Some gun nuts apparently see stomping on the First Amendment right to free speech as necessary to protect their Second Amendment right to bear arms. The logical problem here is that a doctor's words can't take anyone's guns away.
As a practical matter, sensitive gun owners could find a doctor who doesn't care whether their 13-year-old can get his hands on Dad's loaded assault rifle. They can also ignore the doctor's advice.
This weird legislation stems from a complaint by a central Florida woman that her doctor refused to see her again after she wouldn't answer the gun question. Well, doctors also have the right to turn away uncooperative patients, don't they? The law was signed by Republican Gov. Rick Scott -- he who goes on about not letting government get between you and your doctor.
--"Authorities Seize $800 Million Worth of Pot in California." Last month, federal agents said they had uprooted $632,000 worth of marijuana plants in Mendocino National Forest. The raid also picked up 38 guns, 20 vehicles, trash, chemicals and 40 miles of irrigation lines in what's supposed to be a repository of nature in Northern California. The growers are said to be Mexican-based drug traffickers who threatened hikers.
So much wrong with this picture. If marijuana were legal, there would be no associated garbage in our national forests. It would grow freely on American farms.
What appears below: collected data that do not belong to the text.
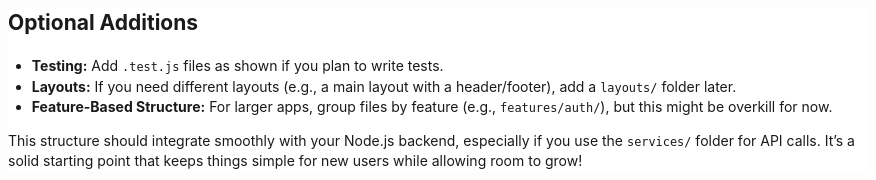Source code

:
## Optional Additions
- **Testing:** Add `.test.js` files as shown if you plan to write tests.
- **Layouts:** If you need different layouts (e.g., a main layout with a header/footer), add a `layouts/` folder later.
- **Feature-Based Structure:** For larger apps, group files by feature (e.g., `features/auth/`), but this might be overkill for now.

This structure should integrate smoothly with your Node.js backend, especially if you use the `services/` folder for API calls. It’s a solid starting point that keeps things simple for new users while allowing room to grow!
Thousands of drug traffickers would be put out of business, and the taxpayers would save the billions they spend on eradicating a natural plant.
Law enforcement officials have a habit of overstating the size of their drug seizures, but suppose the pot pulled up in the Mendocino National Forest raid were sold legally and taxed? Harvard's Jeffrey Miron, who specializes in drug war economics, told me that the state and federal government could have "plausibly" collected $250 million to $300 million on this haul "if regular taxes were collected at all stages of production, transportation, etc." That number might be large, he added. Some economic activity in growing pot, such as fertilizer, is already taxed. "But still, some non-trivial fraction would be collected in taxes."
And Rick Perry? Ten months ago, he said that medical marijuana was OK for California but not for Texas. But he said the same thing about New York state and gay marriage, before the social conservatives revised him.
What did Thomas Paine say about "summer soldiers and sunshine patriots" abandoning principle for political expediency? Rick Perry couldn't hold firm for one lousy month.